Much of the detailed info in those articles is hyper-focused on eliminating very very very tiny timing errors, usually measured in nanoseconds. There is a *VAST* class of everyday data acq needs that simply doesn't legitimately need to concern itself with that level of detail. Many systems have behaviors of interest that are limited to relatively low frequencies such as a few kHz or less. In such cases, there'll be no practical and discernable effect of these minor timing errors that are measured in nanosec. The system simply doesn't have the
bandwidth to *do* anything within that time interval.
So start with some of the simpler techniques for sync, and move on to the more complex methods only if necessary.
[Edit: started this reply after seeing your reply to Santhosh but before seeing your reply to me.]

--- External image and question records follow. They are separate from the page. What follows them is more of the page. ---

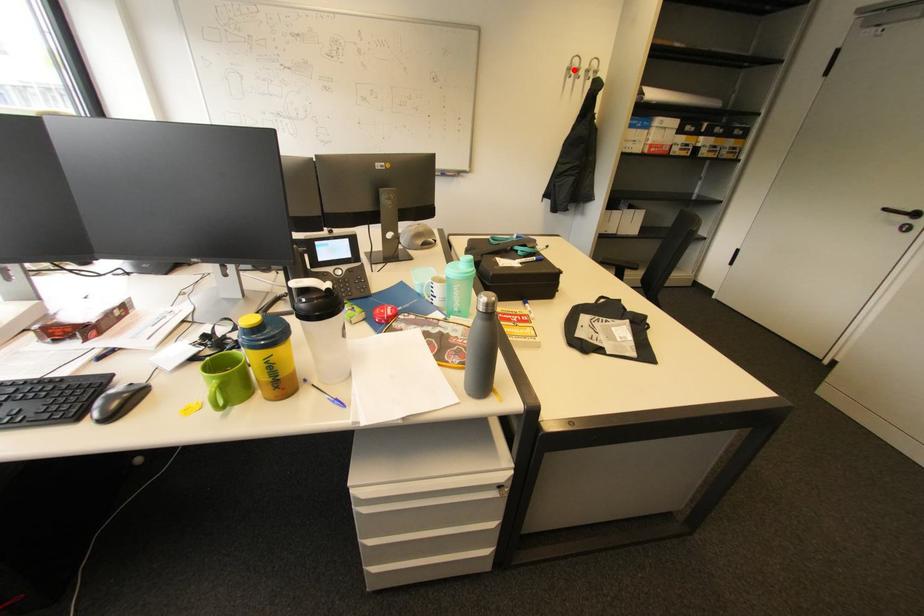
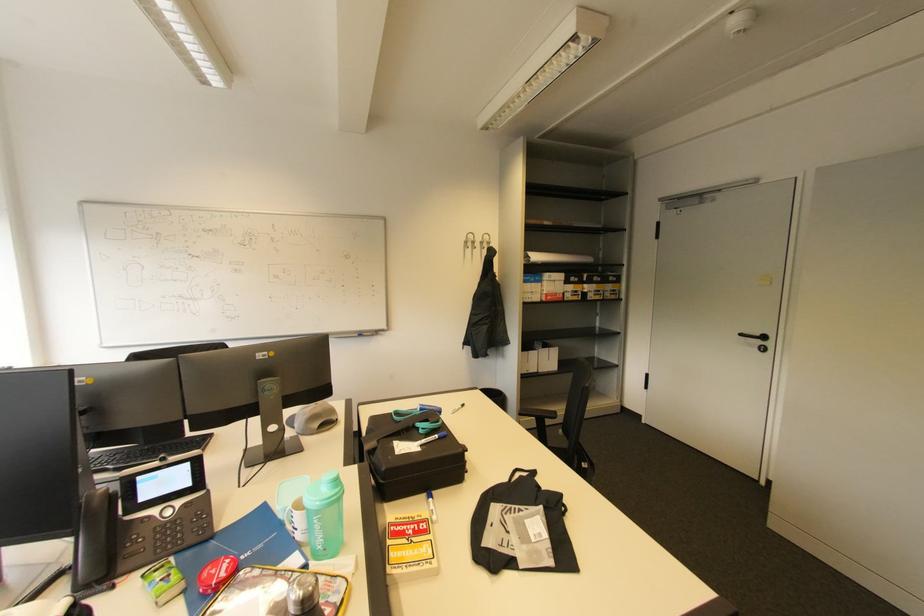
Find the pixel in the second image that matches the highlighted location in the first image.

(470, 243)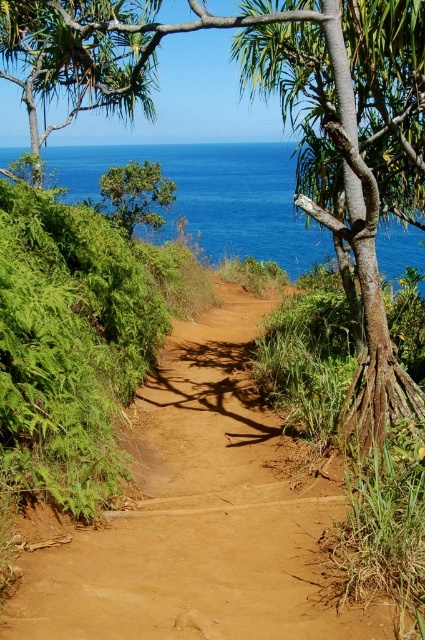
Question: Is blue water at upper center smaller than green leafy tree at upper left?

Choices:
 (A) no
 (B) yes

Answer: (B)

Question: Can you confirm if green leafy tree at center is smaller than green leafy tree at upper left?

Choices:
 (A) no
 (B) yes

Answer: (B)

Question: Which point appears farthest from the camera in this image?

Choices:
 (A) (357, 68)
 (B) (64, 182)
 (C) (152, 209)

Answer: (B)

Question: Which object is closer to the camera taking this photo?

Choices:
 (A) blue water at upper center
 (B) green leafy tree at upper left

Answer: (B)

Question: Which point is farther to the camera?

Choices:
 (A) green leafy tree at center
 (B) blue water at upper center
 (C) green leafy tree at upper left
 (D) brown dirt track at center

Answer: (B)

Question: Does brown dirt track at center have a lesser width compared to blue water at upper center?

Choices:
 (A) yes
 (B) no

Answer: (A)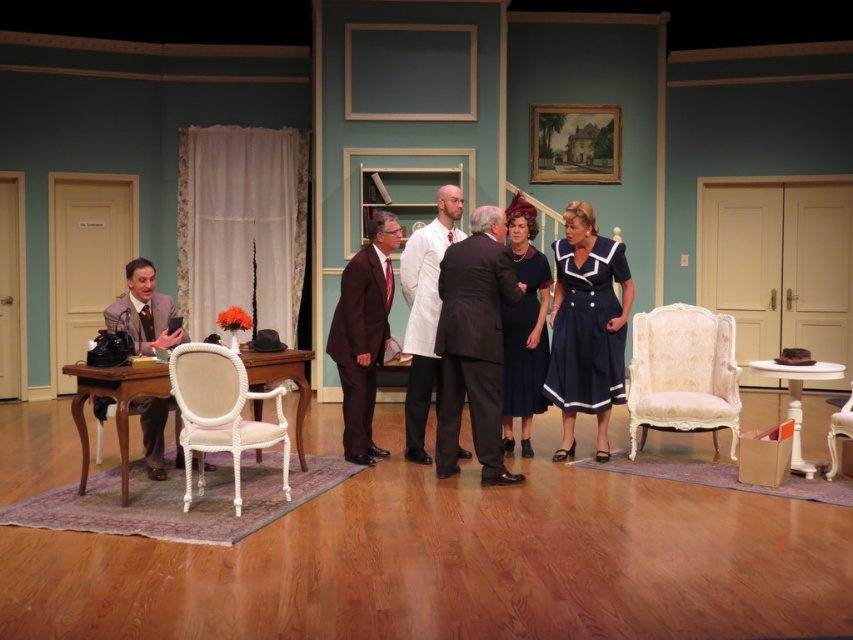
Question: Which point is farther from the camera taking this photo?

Choices:
 (A) (451, 417)
 (B) (410, 300)
 (C) (368, 250)
 (D) (834, 454)

Answer: (B)

Question: Does navy blue fabric dress at center have a smaller size compared to velvet navy dress at center?

Choices:
 (A) yes
 (B) no

Answer: (B)

Question: In this image, where is white rope chair at center located relative to shiny brown suit at center?

Choices:
 (A) left
 (B) right

Answer: (A)

Question: Which of the following is the farthest from the observer?

Choices:
 (A) white upholstered chair at right
 (B) white rope chair at center

Answer: (A)

Question: Is velvet cream chair at right in front of white matte coat at center?

Choices:
 (A) yes
 (B) no

Answer: (A)

Question: Which of these objects is positioned closest to the dark gray suit at center?

Choices:
 (A) white upholstered chair at right
 (B) navy blue fabric dress at center
 (C) shiny brown suit at center

Answer: (C)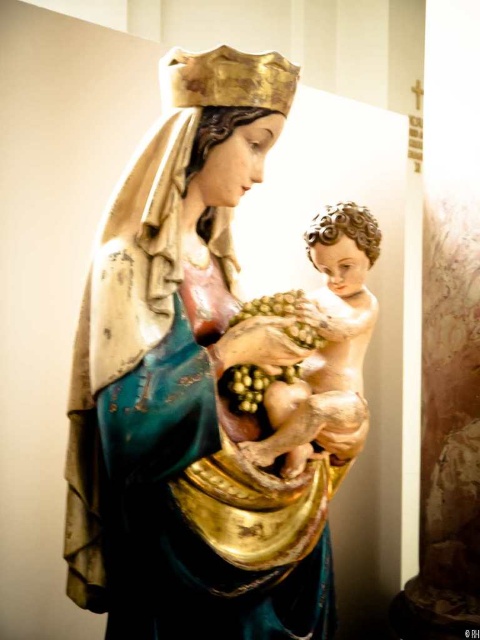
You are a visitor standing in front of the matte gold statue at center. You want to take a photo of it without getting too close. What is the minimum distance you should maintain to ensure you can capture the entire statue in your camera frame?

The minimum distance you should maintain is 4.60 feet, as that is the current distance between you and the matte gold statue at center.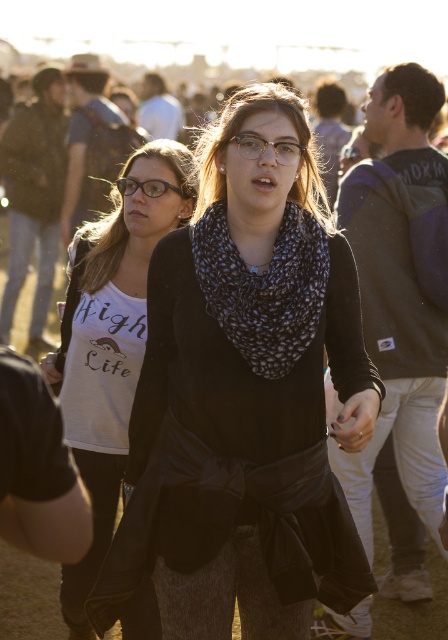
Which is behind, point (84, 563) or point (180, 189)?

The point (180, 189) is more distant.

Image resolution: width=448 pixels, height=640 pixels. What do you see at coordinates (112, 348) in the screenshot? I see `white matte t-shirt at center` at bounding box center [112, 348].

What are the coordinates of `white matte t-shirt at center` in the screenshot? It's located at (112, 348).

Is the position of black dotted scarf at center less distant than that of matte black glasses at center?

Yes, black dotted scarf at center is in front of matte black glasses at center.

Does black dotted scarf at center appear on the left side of matte black glasses at center?

Incorrect, black dotted scarf at center is not on the left side of matte black glasses at center.

You are a GUI agent. You are given a task and a screenshot of the screen. Output one action in this format:
    pyautogui.click(x=<x>, y=<y>)
    Task: Click on the black dotted scarf at center
    
    Given the screenshot: What is the action you would take?
    pyautogui.click(x=263, y=288)

Describe the element at coordinates (112, 348) in the screenshot. The height and width of the screenshot is (640, 448). I see `white matte t-shirt at center` at that location.

Is white matte t-shirt at center closer to camera compared to black dotted scarf at center?

No, white matte t-shirt at center is behind black dotted scarf at center.

In order to click on white matte t-shirt at center in this screenshot , I will do `click(112, 348)`.

Where is `white matte t-shirt at center`? The height and width of the screenshot is (640, 448). white matte t-shirt at center is located at coordinates (112, 348).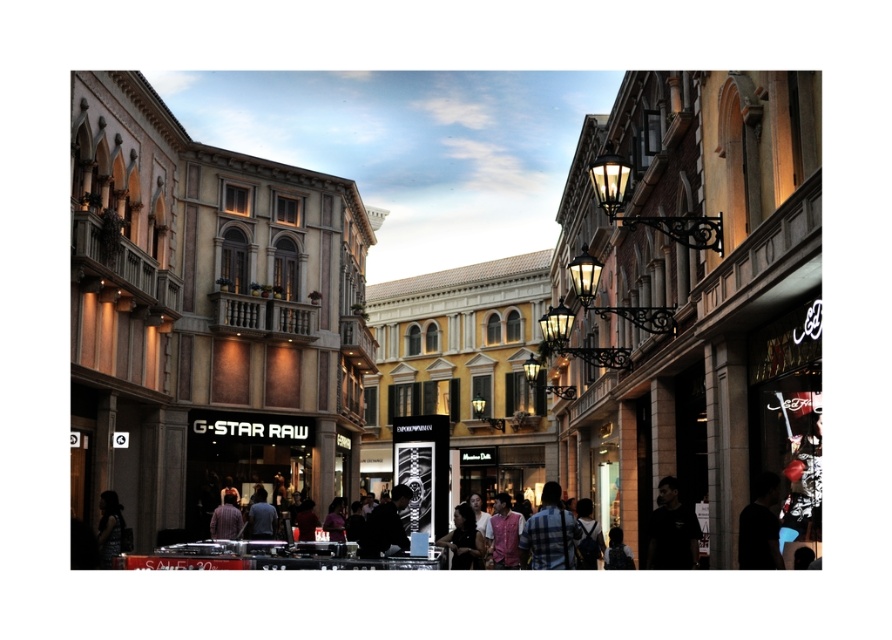
Question: Considering the real-world distances, which object is farthest from the dark gray sweater at center?

Choices:
 (A) plaid shirt at center
 (B) blue fabric shirt at center
 (C) matte black mall at center
 (D) black matte shirt at lower right

Answer: (C)

Question: Does plaid shirt at center appear on the right side of blue fabric shirt at center?

Choices:
 (A) no
 (B) yes

Answer: (B)

Question: Which point appears farthest from the camera in this image?

Choices:
 (A) (112, 545)
 (B) (552, 257)

Answer: (B)

Question: From the image, what is the correct spatial relationship of pink fabric shirt at center in relation to dark gray sweater at center?

Choices:
 (A) above
 (B) below

Answer: (B)

Question: Which is farther from the striped fabric shirt at center?

Choices:
 (A) dark hair at center
 (B) black matte shirt at lower right
 (C) silhouette fabric at lower left
 (D) dark hair at lower right

Answer: (D)

Question: Is striped fabric shirt at center smaller than dark hair at center?

Choices:
 (A) no
 (B) yes

Answer: (A)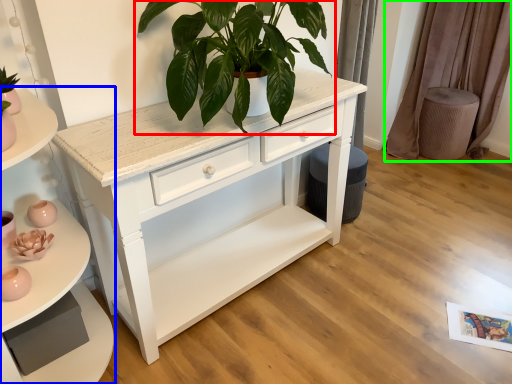
Question: Which object is positioned closest to houseplant (highlighted by a red box)? Select from shelf (highlighted by a blue box) and curtain (highlighted by a green box).

Choices:
 (A) shelf
 (B) curtain

Answer: (A)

So what's your real app all about? Do you mainly just need to have your data in sync in your output file? Or do you need to make real-time decisions about your data in order to generate immediate changes in output signals?
In broad terms, what are the characteristics of the input signals that would indicate it's time to trigger the "quench protection system?" What happens if you don't get the proper AO signal out to the quench protection system in time? What if it's a little late? How about a lot? What if it never happens due to a program failure (bug, error condition, crash, etc.) I ask because some kinds of protection systems really need a hardware solution rather than software. cRIO can potentially qualify as hardware, once thoroughly debugged and proven out.